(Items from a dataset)

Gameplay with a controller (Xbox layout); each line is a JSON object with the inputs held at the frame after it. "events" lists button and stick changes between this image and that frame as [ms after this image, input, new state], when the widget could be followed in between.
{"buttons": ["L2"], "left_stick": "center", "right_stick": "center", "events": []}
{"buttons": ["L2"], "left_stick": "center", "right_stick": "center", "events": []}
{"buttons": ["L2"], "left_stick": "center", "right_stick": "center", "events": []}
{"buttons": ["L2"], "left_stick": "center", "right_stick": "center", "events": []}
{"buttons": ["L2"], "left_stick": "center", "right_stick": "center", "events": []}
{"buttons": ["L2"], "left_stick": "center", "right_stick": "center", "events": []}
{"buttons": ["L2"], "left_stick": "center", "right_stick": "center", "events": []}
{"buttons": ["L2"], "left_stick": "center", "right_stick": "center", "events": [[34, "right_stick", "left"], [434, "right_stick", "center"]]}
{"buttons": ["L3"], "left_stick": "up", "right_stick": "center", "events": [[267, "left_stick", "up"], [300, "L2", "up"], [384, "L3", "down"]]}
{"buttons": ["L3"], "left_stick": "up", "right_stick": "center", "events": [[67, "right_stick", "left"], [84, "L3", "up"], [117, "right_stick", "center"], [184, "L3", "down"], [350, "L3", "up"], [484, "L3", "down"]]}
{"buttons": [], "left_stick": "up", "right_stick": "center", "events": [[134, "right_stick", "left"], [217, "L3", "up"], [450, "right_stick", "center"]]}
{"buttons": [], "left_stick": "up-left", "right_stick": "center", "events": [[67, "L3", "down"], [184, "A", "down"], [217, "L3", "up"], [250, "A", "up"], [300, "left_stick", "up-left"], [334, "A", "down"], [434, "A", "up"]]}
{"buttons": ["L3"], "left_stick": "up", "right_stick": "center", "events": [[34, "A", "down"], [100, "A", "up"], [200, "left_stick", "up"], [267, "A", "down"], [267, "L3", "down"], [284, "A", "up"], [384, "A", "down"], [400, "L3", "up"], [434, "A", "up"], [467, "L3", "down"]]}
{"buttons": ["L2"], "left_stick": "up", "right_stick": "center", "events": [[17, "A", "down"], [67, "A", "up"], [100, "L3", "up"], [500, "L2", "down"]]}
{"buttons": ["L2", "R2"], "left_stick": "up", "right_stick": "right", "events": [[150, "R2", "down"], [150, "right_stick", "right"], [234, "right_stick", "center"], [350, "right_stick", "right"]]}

WORK TO BE COMPLETED
The response should consist of all the entries, transcribed exactly.

RESULT BELOW
Gameplay with a controller (Xbox layout); each line is a JSON object with the inputs held at the frame after it. "events" lists button and stick changes between this image and that frame as [ms after this image, input, new state], when the widget could be followed in between.
{"buttons": ["L2"], "left_stick": "center", "right_stick": "center", "events": []}
{"buttons": ["L2"], "left_stick": "center", "right_stick": "center", "events": []}
{"buttons": ["L2"], "left_stick": "center", "right_stick": "center", "events": []}
{"buttons": ["L2"], "left_stick": "center", "right_stick": "center", "events": []}
{"buttons": ["L2"], "left_stick": "center", "right_stick": "center", "events": []}
{"buttons": ["L2"], "left_stick": "center", "right_stick": "center", "events": []}
{"buttons": ["L2"], "left_stick": "center", "right_stick": "center", "events": []}
{"buttons": ["L2"], "left_stick": "center", "right_stick": "center", "events": [[34, "right_stick", "left"], [434, "right_stick", "center"]]}
{"buttons": ["L3"], "left_stick": "up", "right_stick": "center", "events": [[267, "left_stick", "up"], [300, "L2", "up"], [384, "L3", "down"]]}
{"buttons": ["L3"], "left_stick": "up", "right_stick": "center", "events": [[67, "right_stick", "left"], [84, "L3", "up"], [117, "right_stick", "center"], [184, "L3", "down"], [350, "L3", "up"], [484, "L3", "down"]]}
{"buttons": [], "left_stick": "up", "right_stick": "center", "events": [[134, "right_stick", "left"], [217, "L3", "up"], [450, "right_stick", "center"]]}
{"buttons": [], "left_stick": "up-left", "right_stick": "center", "events": [[67, "L3", "down"], [184, "A", "down"], [217, "L3", "up"], [250, "A", "up"], [300, "left_stick", "up-left"], [334, "A", "down"], [434, "A", "up"]]}
{"buttons": ["L3"], "left_stick": "up", "right_stick": "center", "events": [[34, "A", "down"], [100, "A", "up"], [200, "left_stick", "up"], [267, "A", "down"], [267, "L3", "down"], [284, "A", "up"], [384, "A", "down"], [400, "L3", "up"], [434, "A", "up"], [467, "L3", "down"]]}
{"buttons": ["L2"], "left_stick": "up", "right_stick": "center", "events": [[17, "A", "down"], [67, "A", "up"], [100, "L3", "up"], [500, "L2", "down"]]}
{"buttons": ["L2", "R2"], "left_stick": "up", "right_stick": "right", "events": [[150, "R2", "down"], [150, "right_stick", "right"], [234, "right_stick", "center"], [350, "right_stick", "right"]]}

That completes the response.